_AIM:_ Express the data below as a Markdown table with columns n and Line, giving each line with its row number and omitting blank lines. Begin at the line that contains "Detect every instance" and stop after the last line of the data.

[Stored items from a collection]

::::::::::

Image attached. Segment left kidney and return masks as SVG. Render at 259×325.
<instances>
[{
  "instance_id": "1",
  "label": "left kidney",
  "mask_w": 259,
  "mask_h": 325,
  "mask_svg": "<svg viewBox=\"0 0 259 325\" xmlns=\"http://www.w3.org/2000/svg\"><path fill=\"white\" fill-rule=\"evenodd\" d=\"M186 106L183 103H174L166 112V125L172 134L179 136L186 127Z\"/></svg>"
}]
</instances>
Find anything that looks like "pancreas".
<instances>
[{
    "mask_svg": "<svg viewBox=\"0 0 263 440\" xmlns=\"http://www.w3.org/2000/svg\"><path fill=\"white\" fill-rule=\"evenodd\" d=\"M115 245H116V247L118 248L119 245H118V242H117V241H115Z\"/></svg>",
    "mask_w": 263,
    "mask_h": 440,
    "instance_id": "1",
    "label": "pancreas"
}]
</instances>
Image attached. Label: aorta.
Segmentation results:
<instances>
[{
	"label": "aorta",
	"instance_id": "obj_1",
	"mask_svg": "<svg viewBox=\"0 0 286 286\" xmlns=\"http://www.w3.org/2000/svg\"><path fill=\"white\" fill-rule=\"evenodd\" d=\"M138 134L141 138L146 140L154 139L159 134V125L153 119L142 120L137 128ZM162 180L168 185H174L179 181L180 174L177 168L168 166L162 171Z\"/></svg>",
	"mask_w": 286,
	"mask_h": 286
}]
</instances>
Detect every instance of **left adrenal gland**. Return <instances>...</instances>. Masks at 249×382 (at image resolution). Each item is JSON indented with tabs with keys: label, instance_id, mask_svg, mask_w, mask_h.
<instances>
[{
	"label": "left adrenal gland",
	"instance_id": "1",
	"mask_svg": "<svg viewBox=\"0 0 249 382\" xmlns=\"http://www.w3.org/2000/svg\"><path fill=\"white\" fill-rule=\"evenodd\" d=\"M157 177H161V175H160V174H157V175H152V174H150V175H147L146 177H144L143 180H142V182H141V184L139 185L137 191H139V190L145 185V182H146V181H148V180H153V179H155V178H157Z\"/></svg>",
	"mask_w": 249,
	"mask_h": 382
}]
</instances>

::::::::::

_FINISHED EXERCISE:_
| n | Line |
|---|---|
| 1 | Detect every instance of **left adrenal gland**. Return <instances>...</instances>. Masks at 249×382 (at image resolution). Each item is JSON indented with tabs with keys: label, instance_id, mask_svg, mask_w, mask_h. |
| 2 | <instances> |
| 3 | [{ |
| 4 | 	"label": "left adrenal gland", |
| 5 | 	"instance_id": "1", |
| 6 | 	"mask_svg": "<svg viewBox=\"0 0 249 382\" xmlns=\"http://www.w3.org/2000/svg\"><path fill=\"white\" fill-rule=\"evenodd\" d=\"M157 177H161V175H160V174H157V175H152V174H150V175H147L146 177H144L143 180H142V182H141V184L139 185L137 191H139V190L145 185V182H146V181H148V180H153V179H155V178H157Z\"/></svg>", |
| 7 | 	"mask_w": 249, |
| 8 | 	"mask_h": 382 |
| 9 | }] |
| 10 | </instances> |